| Estratto del documento |
=======

Monsignor Bruno Forte, teologo arcivescovo di Chieti-Vasto
Il Teologo Arcivescovo di Chieti-Vasto: «Il suo intento profondo era costruttivo. Le sue punzecchiature erano motivate dalla volontà di realizzare lo spirito del Concilio Vaticano II»

Hans Küng, il teologo «ribelle» morto ieri a 93 anni, considerato antagonista di due papi - Ratzinger e Wojtyla - attaccava la Chiesa di Roma perché «la amava». E la voleva «come il Concilio Vaticano II aveva indicato: riferimento ed esempio, non spettatrice o dirimpettaia». Parola di monsignor Bruno Forte, teologo arcivescovo di Chieti-Vasto.

Eccellenza, quale ruolo ha avuto Küng e da che cosa nascevano le sue polemiche?

«Era di grande stimolo per la Chiesa. A modo suo la amava molto. Anche il suo spirito pungente era motivato dalla volontà di realizzare quella Chiesa che il Concilio aveva desiderato».

Ci spiega?

«La Chiesa nella storia sta non come spettatrice o controparte, ma come lievito nella massa dell’umanità. Non è dirimpettaia del mondo, o spettatrice esterna, ma partecipa alla vita della gente incoraggiando la giustizia e la pace».

Che cosa non ha condiviso nell’opera di Küng?

«A volte ci sono stati toni aspri, ma facevano parte del travaglio del post Concilio, forse necessario per dare scossoni al cammino. Küng ha esasperato alcuni suoi interventi, ma l’intento profondo era costruttivo».

Rifiutava il dogma dell’infallibilità papale…

«Ricordo una targhetta che aveva posto dietro alla scrivania a Tubinga. Vi era scritto in tedesco: “Lei vorrebbe essere Papa?”. Risposta di Küng: “No perché altrimenti non sarei più infallibile”. Questo fa capire anche che la sua contestazione era soprattutto verso un modo di interpretare staticamente l’infallibilità del Papa».

Ma la accettava?

«Sì, in pieno».

Quale posizione aveva nel dibattito sulla relativizzazione della verità?

«La verità non è qualcosa che si possiede e quindi di cui si può disporre a piacimento. È qualcuno che ci viene incontro, che ci trasforma. In questo senso ha un aspetto dinamico, che era quello su cui Küng insisteva».

=======

| Informazioni fornite |
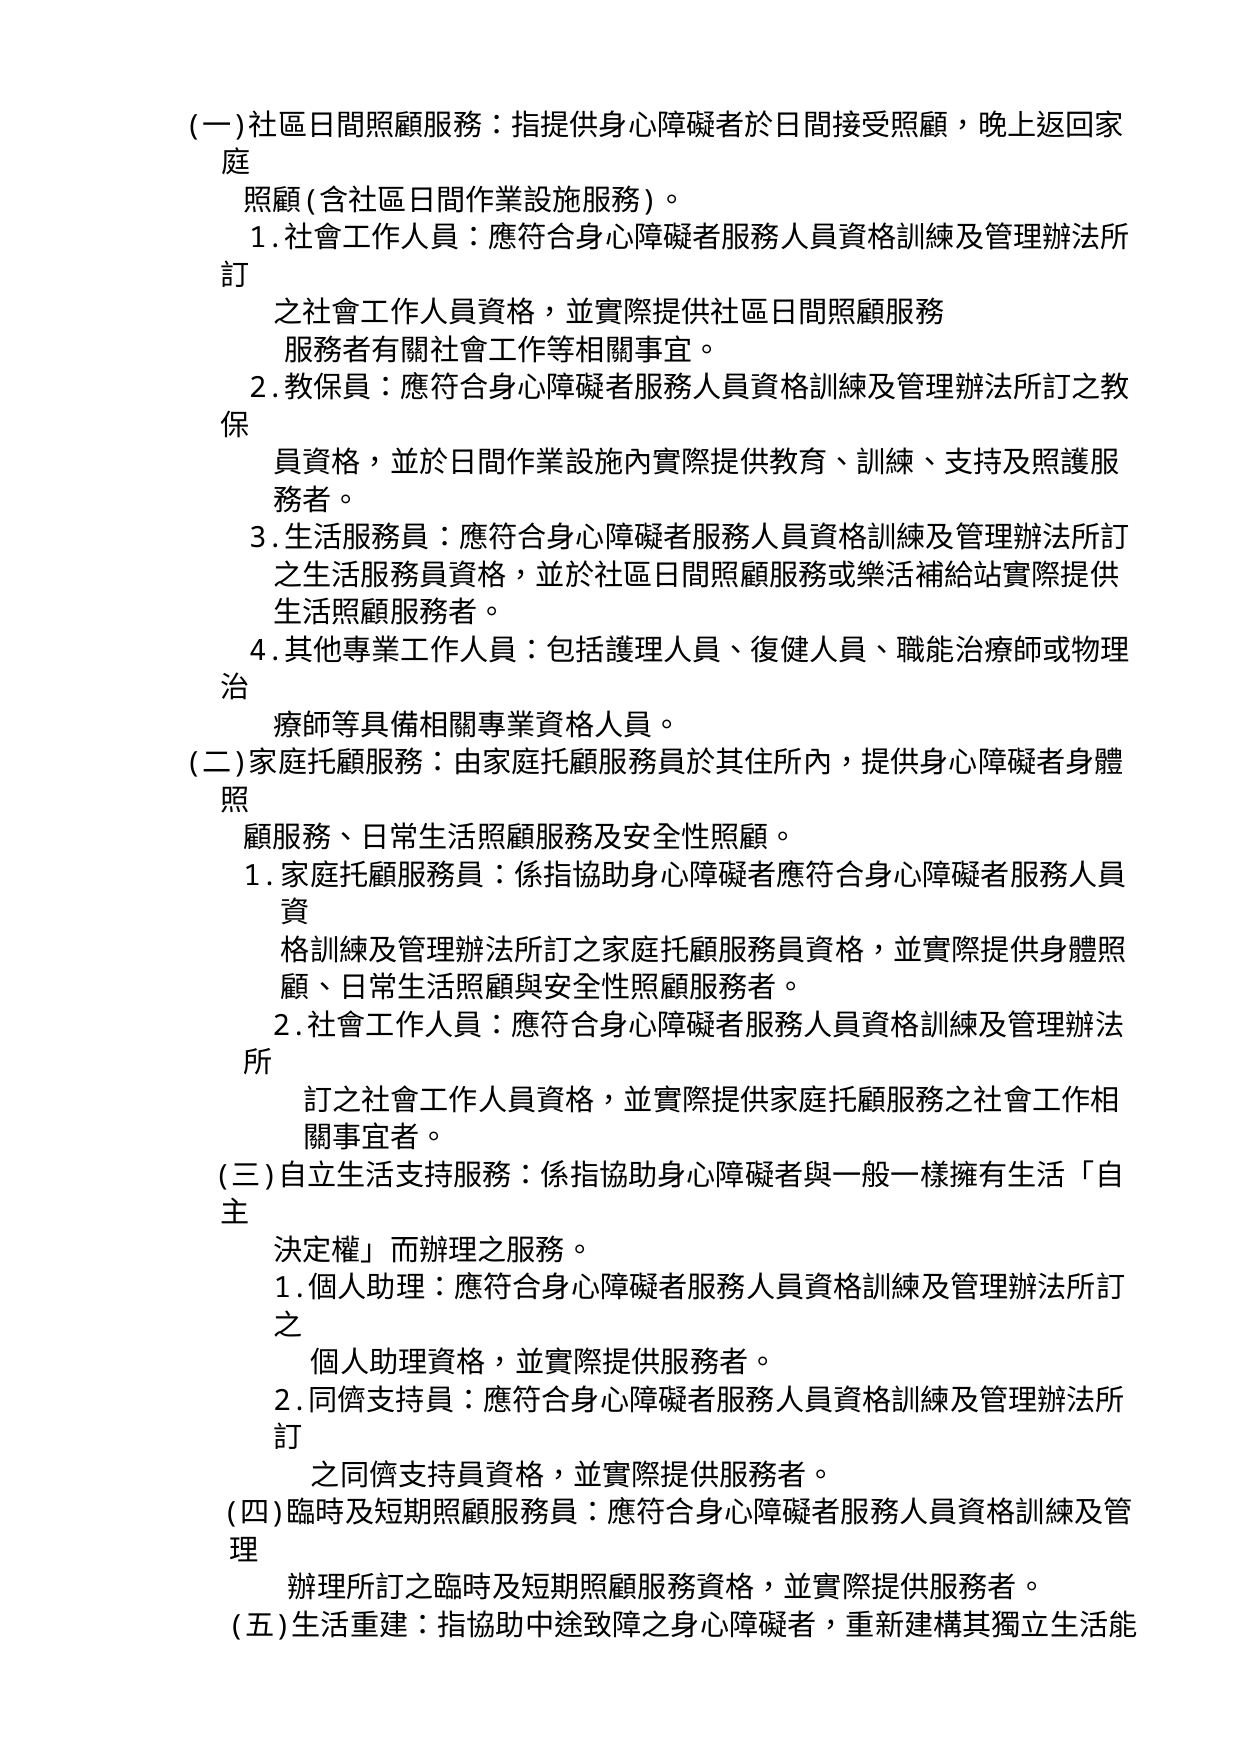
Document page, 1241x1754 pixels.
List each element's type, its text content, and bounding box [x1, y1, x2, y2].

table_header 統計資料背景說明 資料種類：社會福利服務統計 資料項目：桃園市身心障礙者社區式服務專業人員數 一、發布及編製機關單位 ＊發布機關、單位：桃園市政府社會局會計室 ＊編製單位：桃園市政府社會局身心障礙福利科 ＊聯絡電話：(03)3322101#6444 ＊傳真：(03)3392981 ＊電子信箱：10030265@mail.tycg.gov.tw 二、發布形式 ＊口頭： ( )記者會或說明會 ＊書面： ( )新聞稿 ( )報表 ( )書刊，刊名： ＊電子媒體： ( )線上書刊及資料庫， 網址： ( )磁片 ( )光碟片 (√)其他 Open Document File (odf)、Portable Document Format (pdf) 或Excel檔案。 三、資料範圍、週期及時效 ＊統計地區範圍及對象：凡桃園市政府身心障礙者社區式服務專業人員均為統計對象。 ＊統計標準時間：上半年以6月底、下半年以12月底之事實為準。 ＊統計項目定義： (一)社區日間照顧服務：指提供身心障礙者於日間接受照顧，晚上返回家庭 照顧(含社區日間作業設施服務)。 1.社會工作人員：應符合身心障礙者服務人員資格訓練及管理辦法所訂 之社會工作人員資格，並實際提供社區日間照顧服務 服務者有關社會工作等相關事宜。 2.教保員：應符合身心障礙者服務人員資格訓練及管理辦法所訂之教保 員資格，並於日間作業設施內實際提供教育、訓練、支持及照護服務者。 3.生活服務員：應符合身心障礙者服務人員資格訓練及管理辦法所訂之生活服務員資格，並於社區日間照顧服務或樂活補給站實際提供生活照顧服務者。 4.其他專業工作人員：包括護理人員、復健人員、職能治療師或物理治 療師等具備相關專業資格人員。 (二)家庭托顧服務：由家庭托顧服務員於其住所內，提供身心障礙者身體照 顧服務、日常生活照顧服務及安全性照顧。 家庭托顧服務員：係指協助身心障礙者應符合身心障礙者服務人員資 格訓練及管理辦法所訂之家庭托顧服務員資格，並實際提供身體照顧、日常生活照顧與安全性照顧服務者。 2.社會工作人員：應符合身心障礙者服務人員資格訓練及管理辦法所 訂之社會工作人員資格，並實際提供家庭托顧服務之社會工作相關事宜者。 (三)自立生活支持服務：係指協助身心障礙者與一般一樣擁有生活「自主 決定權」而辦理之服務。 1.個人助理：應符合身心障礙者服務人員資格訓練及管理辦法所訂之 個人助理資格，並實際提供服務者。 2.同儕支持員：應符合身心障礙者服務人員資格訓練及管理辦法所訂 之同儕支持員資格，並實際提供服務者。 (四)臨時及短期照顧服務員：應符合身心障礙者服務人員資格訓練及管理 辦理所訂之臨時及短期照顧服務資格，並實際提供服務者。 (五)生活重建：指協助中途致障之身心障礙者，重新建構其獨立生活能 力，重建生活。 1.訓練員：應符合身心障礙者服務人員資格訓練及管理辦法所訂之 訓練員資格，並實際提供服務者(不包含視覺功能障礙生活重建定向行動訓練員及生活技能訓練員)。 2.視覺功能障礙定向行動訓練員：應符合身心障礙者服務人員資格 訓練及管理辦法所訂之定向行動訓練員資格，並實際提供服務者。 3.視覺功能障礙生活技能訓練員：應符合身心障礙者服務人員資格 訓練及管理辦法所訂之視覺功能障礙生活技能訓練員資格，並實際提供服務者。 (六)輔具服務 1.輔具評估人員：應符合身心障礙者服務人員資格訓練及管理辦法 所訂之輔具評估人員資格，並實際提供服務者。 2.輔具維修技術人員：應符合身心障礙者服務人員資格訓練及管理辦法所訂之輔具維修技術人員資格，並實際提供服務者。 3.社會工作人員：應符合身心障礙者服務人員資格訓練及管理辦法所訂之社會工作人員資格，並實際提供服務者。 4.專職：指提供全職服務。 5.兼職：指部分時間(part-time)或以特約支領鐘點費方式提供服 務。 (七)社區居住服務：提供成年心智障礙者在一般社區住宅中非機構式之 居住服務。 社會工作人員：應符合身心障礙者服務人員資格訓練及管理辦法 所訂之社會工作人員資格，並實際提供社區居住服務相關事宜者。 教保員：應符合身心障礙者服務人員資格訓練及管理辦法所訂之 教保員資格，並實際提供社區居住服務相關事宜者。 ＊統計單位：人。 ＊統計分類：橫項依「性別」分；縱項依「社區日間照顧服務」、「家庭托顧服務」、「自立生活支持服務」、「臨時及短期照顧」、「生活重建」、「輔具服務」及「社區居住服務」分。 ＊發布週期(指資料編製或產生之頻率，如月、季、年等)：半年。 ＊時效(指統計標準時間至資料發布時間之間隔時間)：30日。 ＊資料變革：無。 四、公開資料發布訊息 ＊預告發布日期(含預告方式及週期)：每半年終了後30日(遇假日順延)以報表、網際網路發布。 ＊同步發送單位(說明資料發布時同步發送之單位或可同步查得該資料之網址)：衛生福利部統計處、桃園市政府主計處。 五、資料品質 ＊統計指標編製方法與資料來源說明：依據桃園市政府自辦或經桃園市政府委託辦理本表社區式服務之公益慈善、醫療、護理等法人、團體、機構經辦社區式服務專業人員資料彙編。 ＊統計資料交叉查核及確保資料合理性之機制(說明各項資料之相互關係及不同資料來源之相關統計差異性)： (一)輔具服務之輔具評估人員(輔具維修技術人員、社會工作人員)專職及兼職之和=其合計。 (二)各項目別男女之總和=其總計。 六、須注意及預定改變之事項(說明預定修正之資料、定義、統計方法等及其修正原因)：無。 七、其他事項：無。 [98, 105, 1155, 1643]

=======

| Istruzioni dell'esercizio |
Trascriva fedelmente dall'intervista su Hans Küng il passo che si apre con le parole contenenti "Hans Küng, il" e termina con "arcivescovo di Chieti-Vasto.".

| Risultato finale |
Hans Küng, il teologo «ribelle» morto ieri a 93 anni, considerato antagonista di due papi - Ratzinger e Wojtyla - attaccava la Chiesa di Roma perché «la amava». E la voleva «come il Concilio Vaticano II aveva indicato: riferimento ed esempio, non spettatrice o dirimpettaia». Parola di monsignor Bruno Forte, teologo arcivescovo di Chieti-Vasto.